*TASK DETAILS:*
I'd ask you to write out the lines below exactly, with no images.

___ EXCERPTED DATA ___

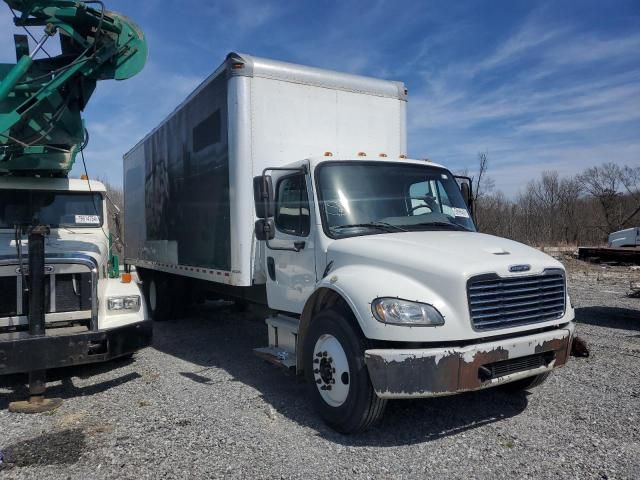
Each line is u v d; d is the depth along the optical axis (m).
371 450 3.98
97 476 3.62
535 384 4.94
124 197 12.29
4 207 6.93
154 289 10.23
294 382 5.82
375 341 4.02
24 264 5.30
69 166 6.61
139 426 4.53
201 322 9.95
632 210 42.44
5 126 5.36
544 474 3.56
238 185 5.82
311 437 4.24
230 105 5.89
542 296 4.23
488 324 3.92
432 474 3.58
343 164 5.23
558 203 43.69
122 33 6.02
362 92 6.61
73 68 5.68
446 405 4.95
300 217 5.20
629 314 10.19
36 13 5.54
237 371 6.34
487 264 3.98
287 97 6.06
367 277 4.16
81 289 5.49
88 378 6.13
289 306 5.38
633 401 4.97
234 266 5.95
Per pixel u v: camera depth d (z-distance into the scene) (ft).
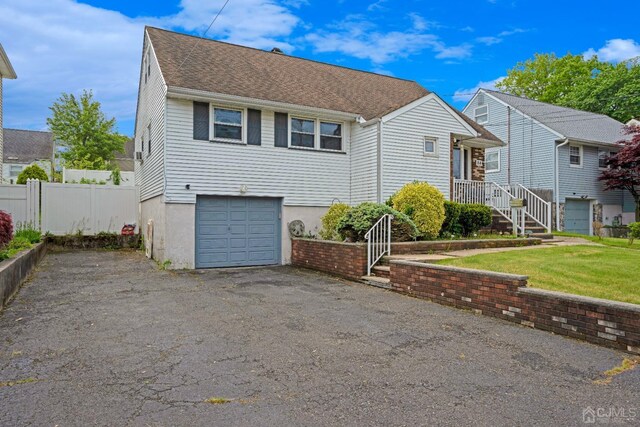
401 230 32.94
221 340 16.12
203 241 37.73
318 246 35.55
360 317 19.72
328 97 45.42
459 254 30.91
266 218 40.78
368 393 11.48
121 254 44.93
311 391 11.59
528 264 25.79
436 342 15.99
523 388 11.82
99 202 51.47
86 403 10.82
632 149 62.59
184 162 36.50
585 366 13.52
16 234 37.73
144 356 14.34
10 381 12.21
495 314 19.66
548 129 67.15
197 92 35.63
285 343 15.79
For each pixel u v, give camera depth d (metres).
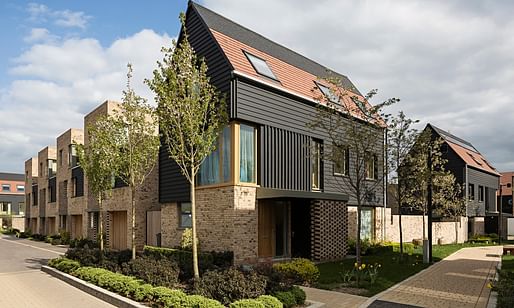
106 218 21.89
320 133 15.92
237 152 12.79
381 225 19.80
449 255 17.53
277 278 8.39
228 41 14.23
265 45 16.83
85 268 11.45
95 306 8.53
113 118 13.12
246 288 7.60
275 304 6.92
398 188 14.84
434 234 24.61
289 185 14.36
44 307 8.48
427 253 14.23
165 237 15.77
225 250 12.73
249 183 13.14
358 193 10.80
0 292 10.14
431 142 15.27
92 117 23.42
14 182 66.19
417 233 23.70
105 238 21.62
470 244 25.78
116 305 8.54
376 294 8.91
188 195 14.52
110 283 9.45
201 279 8.29
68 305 8.64
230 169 12.83
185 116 9.01
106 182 14.70
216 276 8.15
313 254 13.92
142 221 19.27
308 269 10.13
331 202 14.66
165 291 7.85
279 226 14.40
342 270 11.99
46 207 35.75
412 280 10.66
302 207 14.40
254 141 13.52
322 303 7.90
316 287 9.64
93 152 14.35
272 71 14.93
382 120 11.99
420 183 14.84
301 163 14.95
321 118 12.09
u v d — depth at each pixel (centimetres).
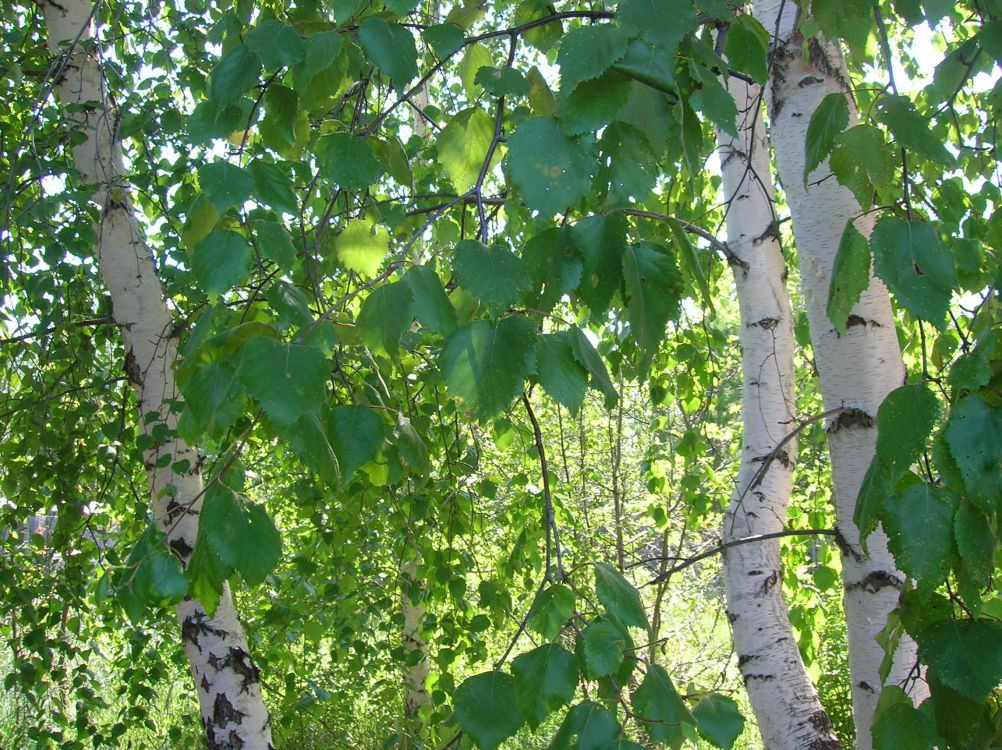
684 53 91
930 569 83
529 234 241
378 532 363
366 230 136
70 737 434
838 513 192
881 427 87
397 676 420
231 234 92
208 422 88
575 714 82
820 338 190
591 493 549
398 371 279
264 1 170
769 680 250
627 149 87
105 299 304
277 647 370
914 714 91
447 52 98
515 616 368
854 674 190
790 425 271
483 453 434
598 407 511
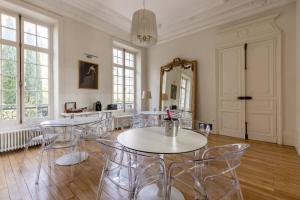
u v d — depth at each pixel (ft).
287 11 11.50
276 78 12.03
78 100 14.03
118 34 17.42
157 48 19.79
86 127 9.26
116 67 18.70
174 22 16.26
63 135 10.48
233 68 14.03
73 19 13.60
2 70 10.59
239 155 4.15
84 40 14.44
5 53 10.71
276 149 10.78
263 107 12.65
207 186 6.07
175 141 4.92
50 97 12.81
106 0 12.71
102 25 15.75
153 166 7.08
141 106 20.38
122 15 14.92
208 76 15.53
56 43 12.71
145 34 7.91
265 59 12.46
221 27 14.65
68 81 13.29
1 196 5.77
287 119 11.66
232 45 13.97
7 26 10.84
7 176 7.18
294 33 11.25
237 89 13.84
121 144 4.67
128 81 20.04
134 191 4.61
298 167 8.16
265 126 12.60
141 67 20.39
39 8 11.47
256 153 10.09
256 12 12.74
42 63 12.49
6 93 10.75
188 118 15.81
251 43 13.05
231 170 4.81
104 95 16.28
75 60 13.76
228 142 12.45
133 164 6.15
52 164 8.43
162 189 5.59
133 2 12.98
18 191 6.07
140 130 6.36
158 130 6.37
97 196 5.32
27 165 8.30
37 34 12.25
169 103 18.22
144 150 4.15
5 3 10.27
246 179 7.00
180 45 17.60
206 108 15.70
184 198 5.66
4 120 10.61
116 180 6.26
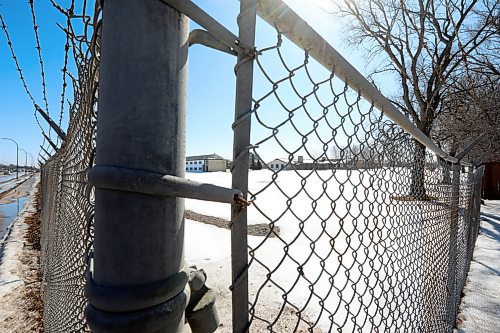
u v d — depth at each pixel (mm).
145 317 473
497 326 2971
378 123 1277
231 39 588
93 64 653
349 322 2828
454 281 2943
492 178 16844
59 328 1642
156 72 505
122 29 498
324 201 7270
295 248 4988
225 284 4035
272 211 6793
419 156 1971
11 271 4875
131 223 483
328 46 838
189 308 602
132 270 480
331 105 909
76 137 1175
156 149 501
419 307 1919
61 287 1669
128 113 492
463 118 14391
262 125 658
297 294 3457
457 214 3033
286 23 699
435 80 14422
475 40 13914
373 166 1277
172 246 516
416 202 1882
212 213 8867
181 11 532
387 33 15562
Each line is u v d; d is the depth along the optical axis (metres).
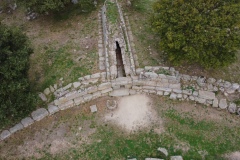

___

*THE ANSWER:*
Each line is u v d; d is the depth along the optical axis (m).
371 450 3.98
97 476 3.62
535 384 4.94
124 197 12.29
4 207 6.93
154 289 10.23
294 382 5.82
375 341 4.02
24 264 5.30
69 166 6.61
139 426 4.53
201 322 9.95
632 210 42.44
5 126 5.36
544 474 3.56
238 185 5.82
311 437 4.24
230 105 5.89
542 296 4.23
488 324 3.92
432 474 3.58
343 164 5.23
558 203 43.69
122 33 6.02
362 92 6.61
73 68 5.68
446 405 4.95
300 217 5.20
629 314 10.19
36 13 5.54
237 371 6.34
487 264 3.98
287 97 6.06
367 277 4.16
81 289 5.49
88 378 6.13
289 306 5.38
633 401 4.97
234 266 5.95
Per pixel u v: camera depth d (z-distance into the scene) (ft).
401 230 32.94
221 340 16.12
203 241 37.73
318 246 35.55
360 317 19.72
328 97 45.42
459 254 30.91
266 218 40.78
368 393 11.48
121 254 44.93
311 391 11.59
528 264 25.79
436 342 15.99
523 388 11.82
99 202 51.47
86 403 10.82
632 149 62.59
184 162 36.50
585 366 13.52
16 234 37.73
144 356 14.34
10 381 12.21
495 314 19.66
548 129 67.15
197 92 35.63
285 343 15.79
For each pixel u v, give camera depth d (metres).
106 218 21.89
320 133 15.92
237 152 12.79
381 225 19.80
449 255 17.53
277 278 8.39
228 41 14.23
265 45 16.83
85 268 11.45
95 306 8.53
113 118 13.12
246 288 7.60
275 304 6.92
398 188 14.84
434 234 24.61
289 185 14.36
44 307 8.48
427 253 14.23
165 237 15.77
225 250 12.73
249 183 13.14
358 193 10.80
0 292 10.14
431 142 15.27
92 117 23.42
14 182 66.19
417 233 23.70
105 238 21.62
470 244 25.78
116 305 8.54
376 294 8.91
188 195 14.52
110 283 9.45
201 279 8.29
68 305 8.64
230 169 12.83
185 116 9.01
106 182 14.70
216 276 8.15
313 254 13.92
142 221 19.27
308 269 10.13
331 202 14.66
165 291 7.85
279 226 14.40
342 270 11.99
46 207 35.75
412 280 10.66
302 207 14.40
254 141 13.52
322 303 7.90
316 287 9.64
93 152 14.35
272 71 14.93
382 120 11.99
420 183 14.84
301 163 14.95
321 118 12.09
u v d — depth at each pixel (centimetres).
684 53 91
930 569 83
529 234 241
378 532 363
366 230 136
70 737 434
838 513 192
881 427 87
397 676 420
231 234 92
208 422 88
575 714 82
820 338 190
591 493 549
398 371 279
264 1 170
769 680 250
627 149 87
105 299 304
277 647 370
914 714 91
447 52 98
515 616 368
854 674 190
790 425 271
483 453 434
598 407 511
u v d — depth at each pixel (ft).
287 11 11.50
276 78 12.03
78 100 14.03
118 34 17.42
157 48 19.79
86 127 9.26
116 67 18.70
174 22 16.26
63 135 10.48
233 68 14.03
73 19 13.60
2 70 10.59
239 155 4.15
84 40 14.44
5 53 10.71
276 149 10.78
263 107 12.65
207 186 6.07
175 141 4.92
50 97 12.81
106 0 12.71
102 25 15.75
153 166 7.08
141 106 20.38
122 15 14.92
208 76 15.53
56 43 12.71
145 34 7.91
265 59 12.46
221 27 14.65
68 81 13.29
1 196 5.77
287 119 11.66
232 45 13.97
7 26 10.84
7 176 7.18
294 33 11.25
237 89 13.84
121 144 4.67
128 81 20.04
134 191 4.61
298 167 8.16
265 126 12.60
141 67 20.39
39 8 11.47
256 153 10.09
256 12 12.74
42 63 12.49
6 93 10.75
188 118 15.81
251 43 13.05
231 170 4.81
104 95 16.28
75 60 13.76
228 142 12.45
133 164 6.15
52 164 8.43
162 189 5.59
133 2 12.98
18 191 6.07
140 130 6.36
158 130 6.37
97 196 5.32
27 165 8.30
37 34 12.25
169 103 18.22
144 150 4.15
5 3 10.27
246 179 7.00
180 45 17.60
206 108 15.70
184 198 5.66
4 120 10.61
116 180 6.26
u v d — depth at each pixel (mm).
145 317 473
497 326 2971
378 123 1277
231 39 588
93 64 653
349 322 2828
454 281 2943
492 178 16844
59 328 1642
156 72 505
122 29 498
324 201 7270
295 248 4988
225 284 4035
272 211 6793
419 156 1971
11 271 4875
131 223 483
328 46 838
189 308 602
132 270 480
331 105 909
76 137 1175
156 149 501
419 307 1919
61 287 1669
128 113 492
463 118 14391
262 125 658
297 294 3457
457 214 3033
286 23 699
435 80 14422
475 40 13914
373 166 1277
172 246 516
416 202 1882
212 213 8867
181 11 532
387 33 15562
Each line is u v d; d is the depth along the optical axis (metres).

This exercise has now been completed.